O crescimento de 63,3% nos registros de violência contra crianças e adolescentes em Porto Velho, entre 2021 e 2025, impõe leitura cuidadosa dos dados e das respostas institucionais. O aumento das notificações, por si só, não autoriza conclusões simplistas. Pode refletir tanto a expansão das ocorrências quanto o aprimoramento dos mecanismos de identificação e registro.
Os números disponíveis indicam avanço consistente dos casos, inclusive de violência física, com elevação expressiva no período. Também revelam maior incidência entre meninas e em faixas etárias específicas, o que aponta para padrões que exigem respostas direcionadas. Esses recortes, quando observados em conjunto, ajudam a compreender onde a rede de proteção precisa concentrar esforços.

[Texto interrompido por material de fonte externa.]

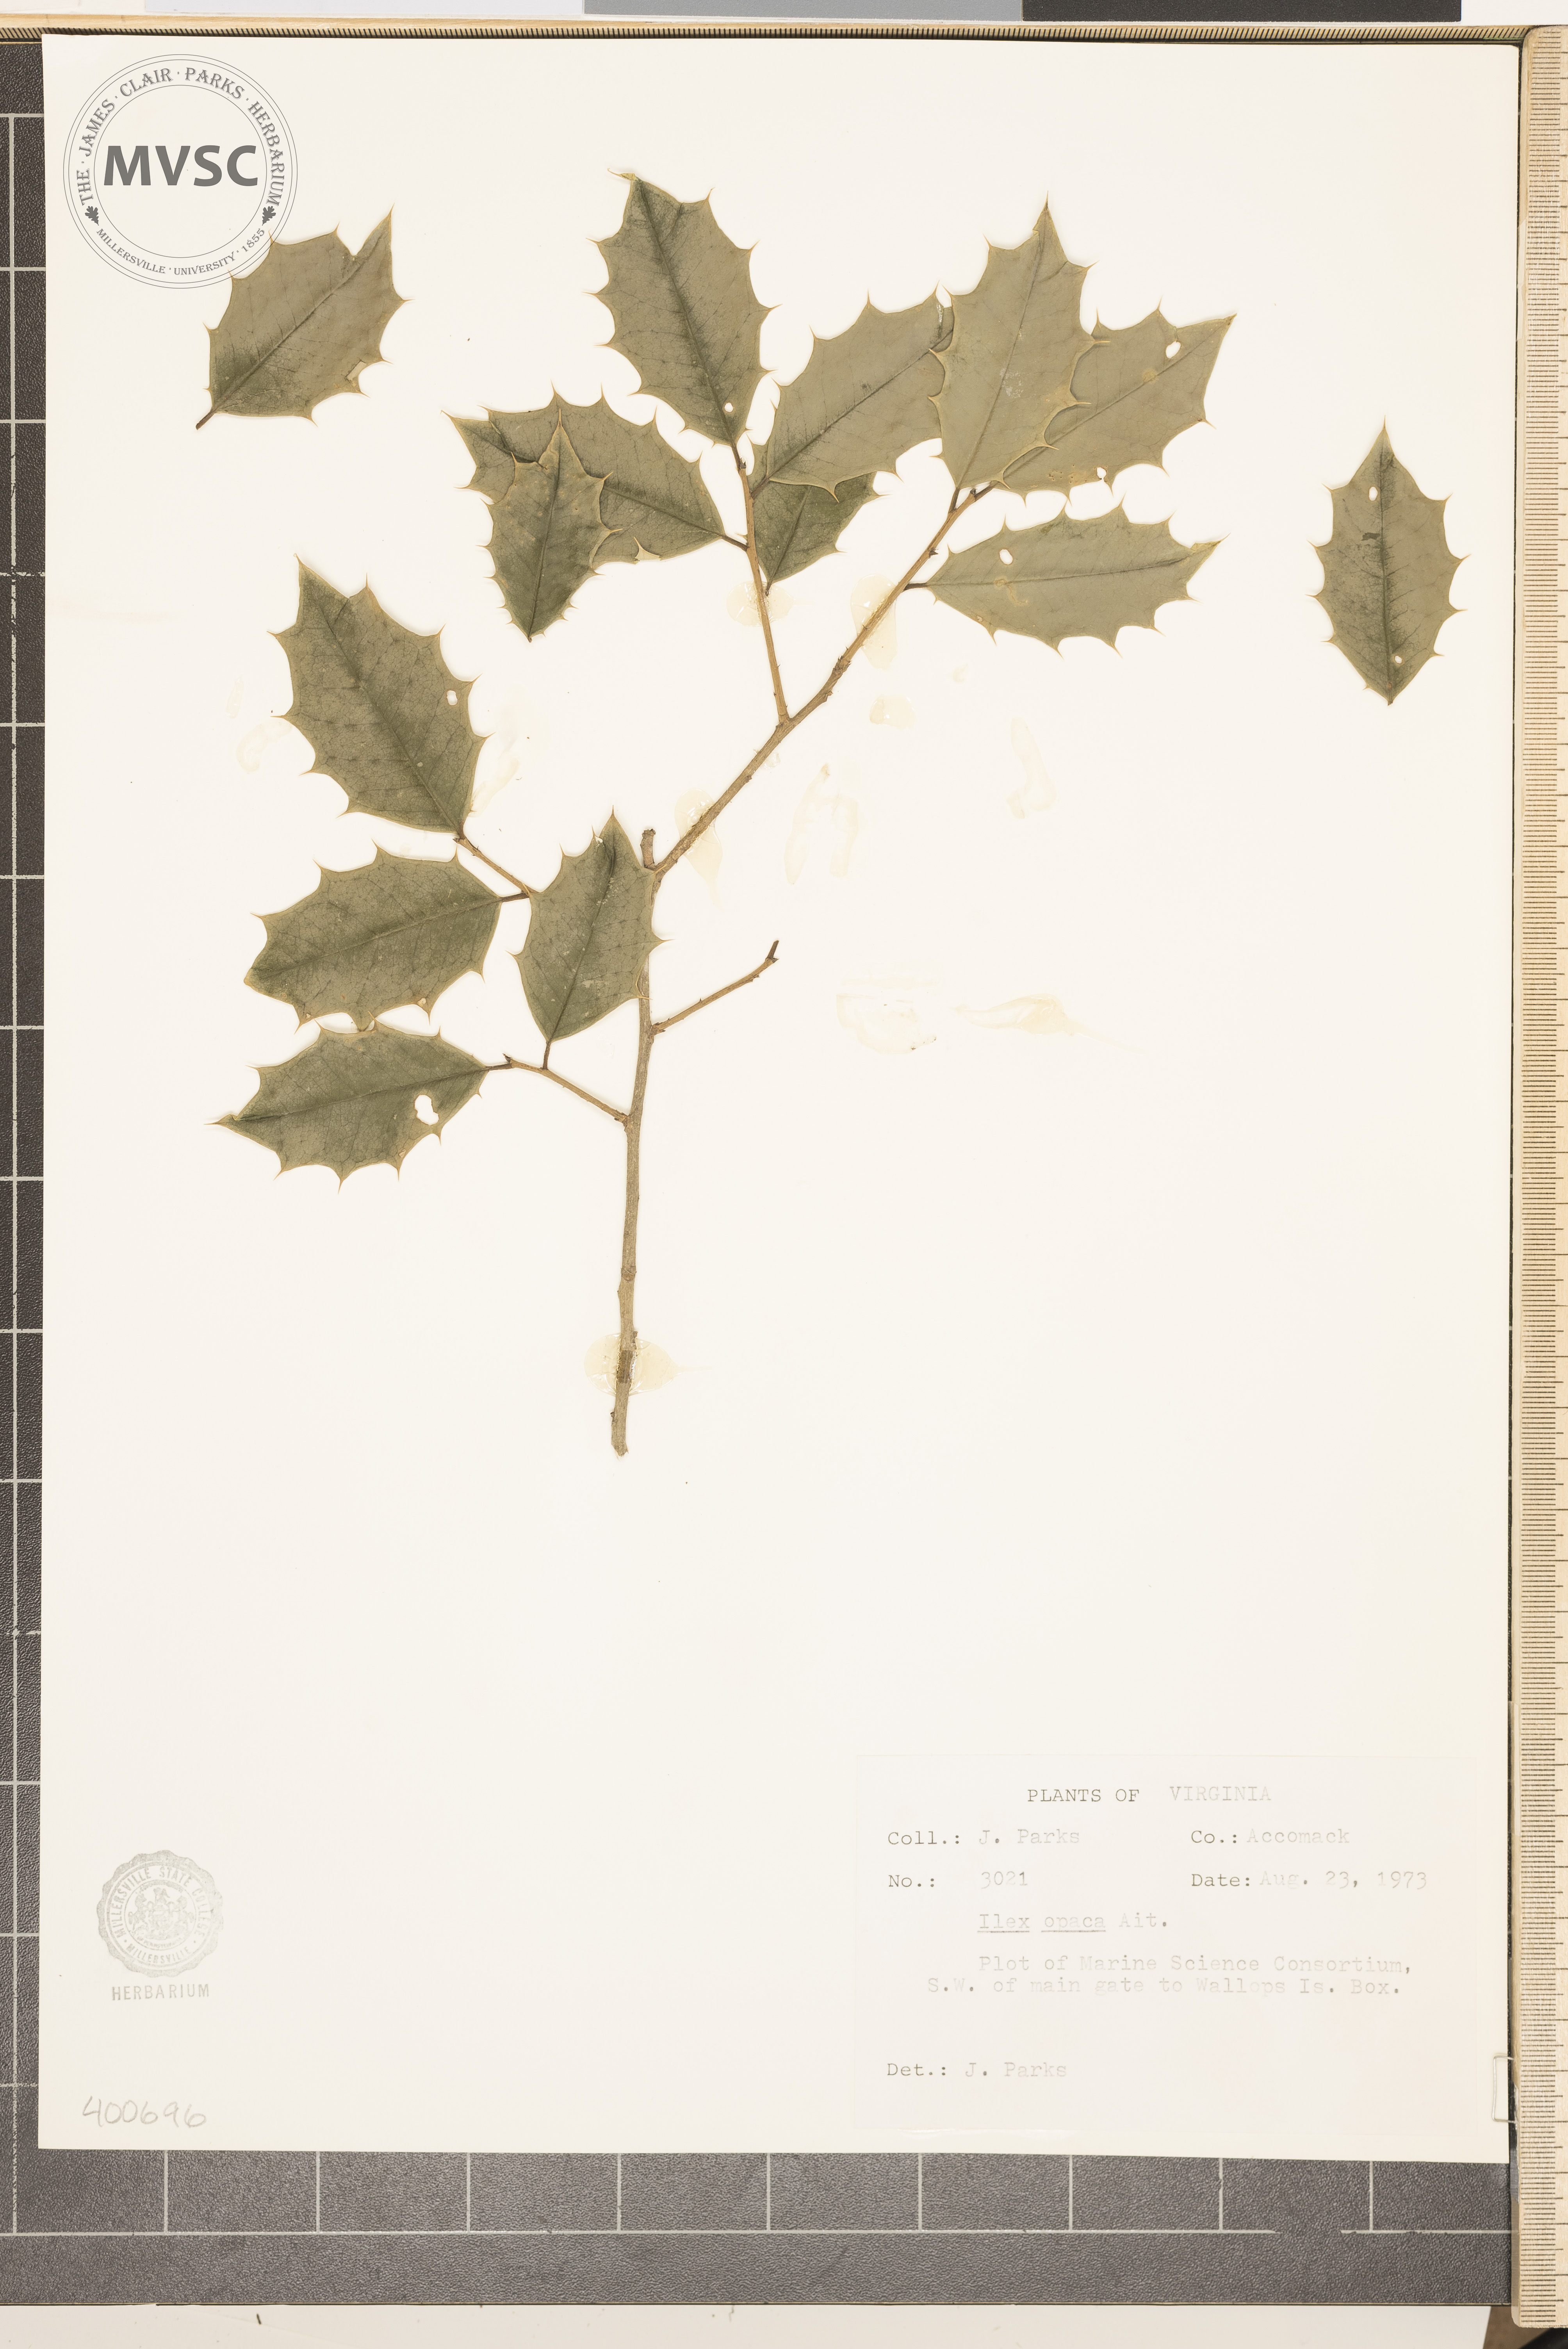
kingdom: Plantae
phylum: Tracheophyta
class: Magnoliopsida
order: Aquifoliales
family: Aquifoliaceae
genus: Ilex
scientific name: Ilex opaca
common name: American holly
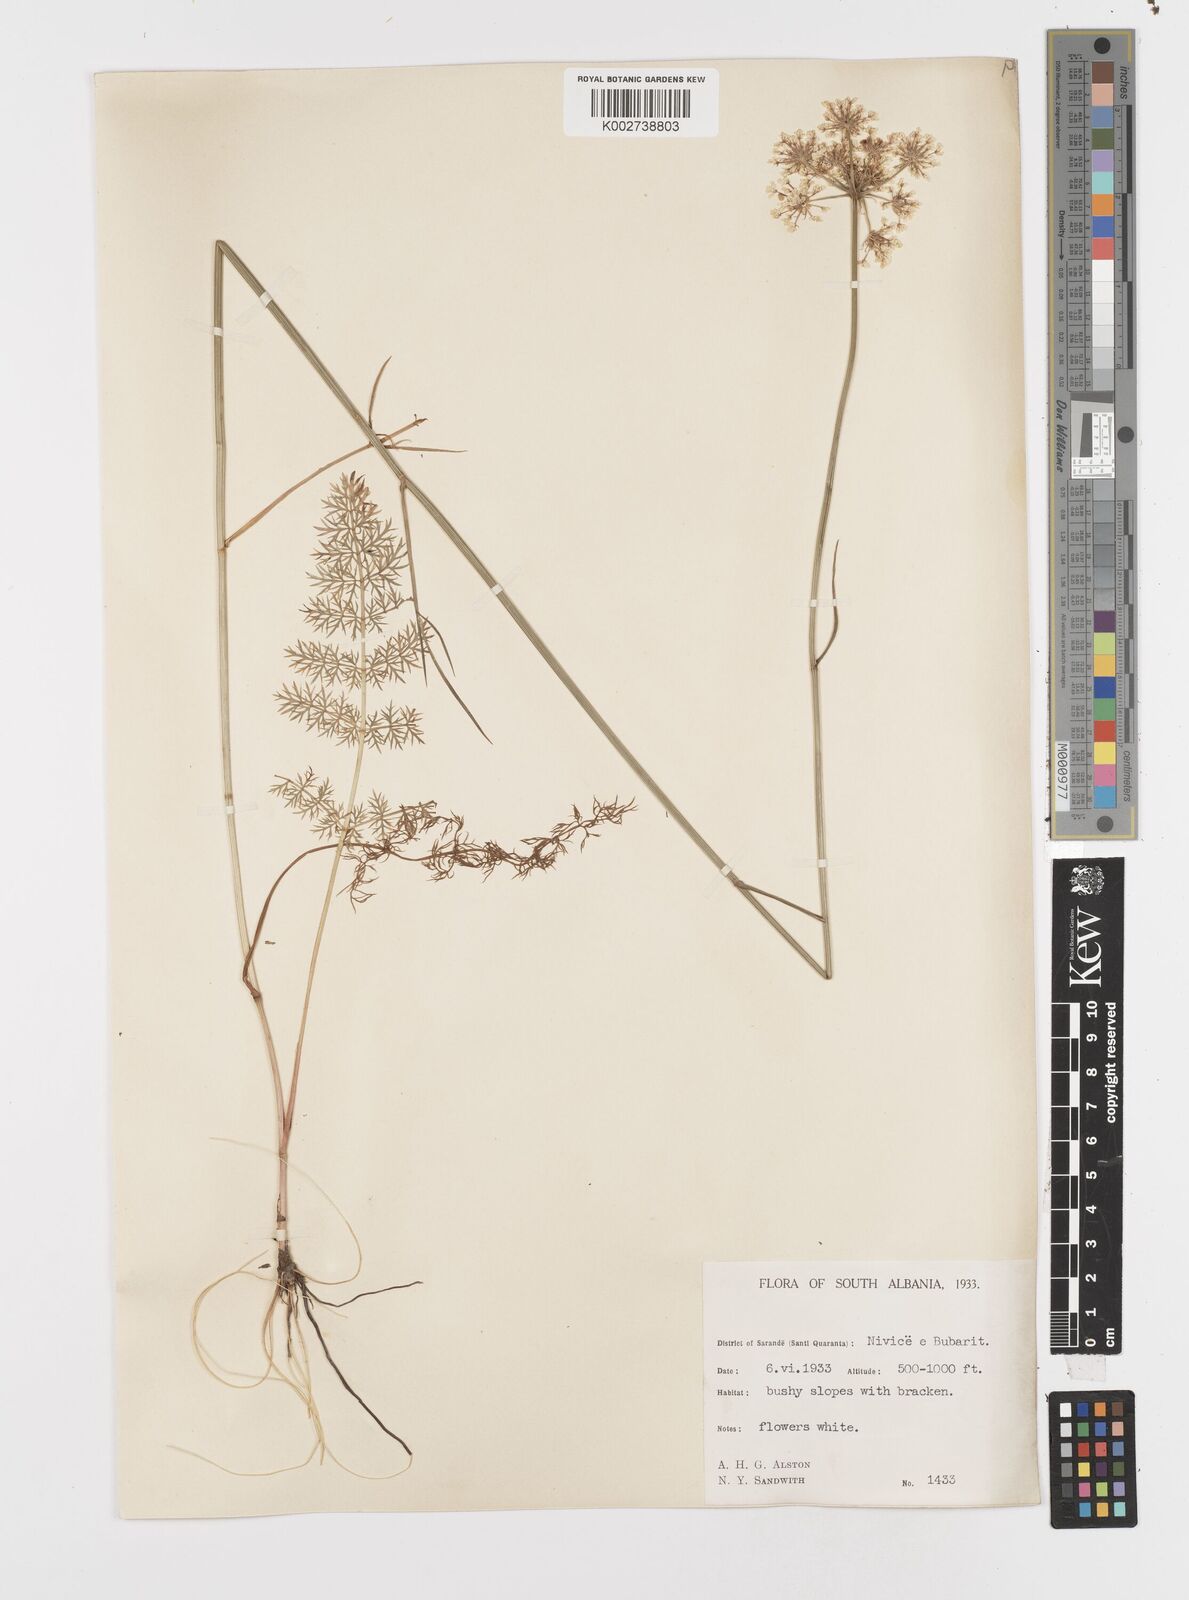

Há, no entanto, um ponto que não pode ser ignorado: o sistema de notificação tende a captar apenas parte da realidade. Subnotificação ainda é um desafio recorrente em todo o país. Assim, a elevação dos registros pode significar, ao mesmo tempo, maior visibilidade de um problema histórico e persistente.
Diante desse cenário, iniciativas de capacitação ganham relevância. Padronizar fluxos de atendimento — da identificação ao encaminhamento — contribui para reduzir falhas e ampliar a efetividade das ações. A formação de profissionais para atuar como multiplicadores tende a fortalecer a rede, sobretudo quando envolve saúde, educação, assistência social e órgãos de segurança.
Por outro lado, capacitação isolada não resolve o problema. É necessário assegurar estrutura, integração entre sistemas e continuidade das políticas públicas. A articulação entre os diferentes setores ainda enfrenta obstáculos operacionais, que vão desde a comunicação entre órgãos até a disponibilidade de recursos humanos e materiais.
Outro aspecto central diz respeito à prevenção. A resposta institucional costuma se concentrar no atendimento após a ocorrência, mas políticas preventivas seguem como desafio. A identificação precoce, especialmente no ambiente escolar e nos serviços de saúde, pode reduzir a exposição prolongada das vítimas.
Dados mais recentes reforçam que a violência contra crianças e adolescentes permanece como questão estrutural, que atravessa diferentes contextos sociais. Nesse sentido, o avanço das notificações deve ser interpretado como sinal de alerta e oportunidade para qualificar as respostas.
Equilíbrio na análise é essencial. Nem alarmismo, nem minimização dos números. O que os dados mostram, com clareza, é a necessidade de continuidade das ações, aperfeiçoamento dos protocolos e fortalecimento da rede. Sem isso, o aumento das notificações corre o risco de se repetir nos próximos levantamentos, sem alteração substantiva na realidade que os números tentam revelar.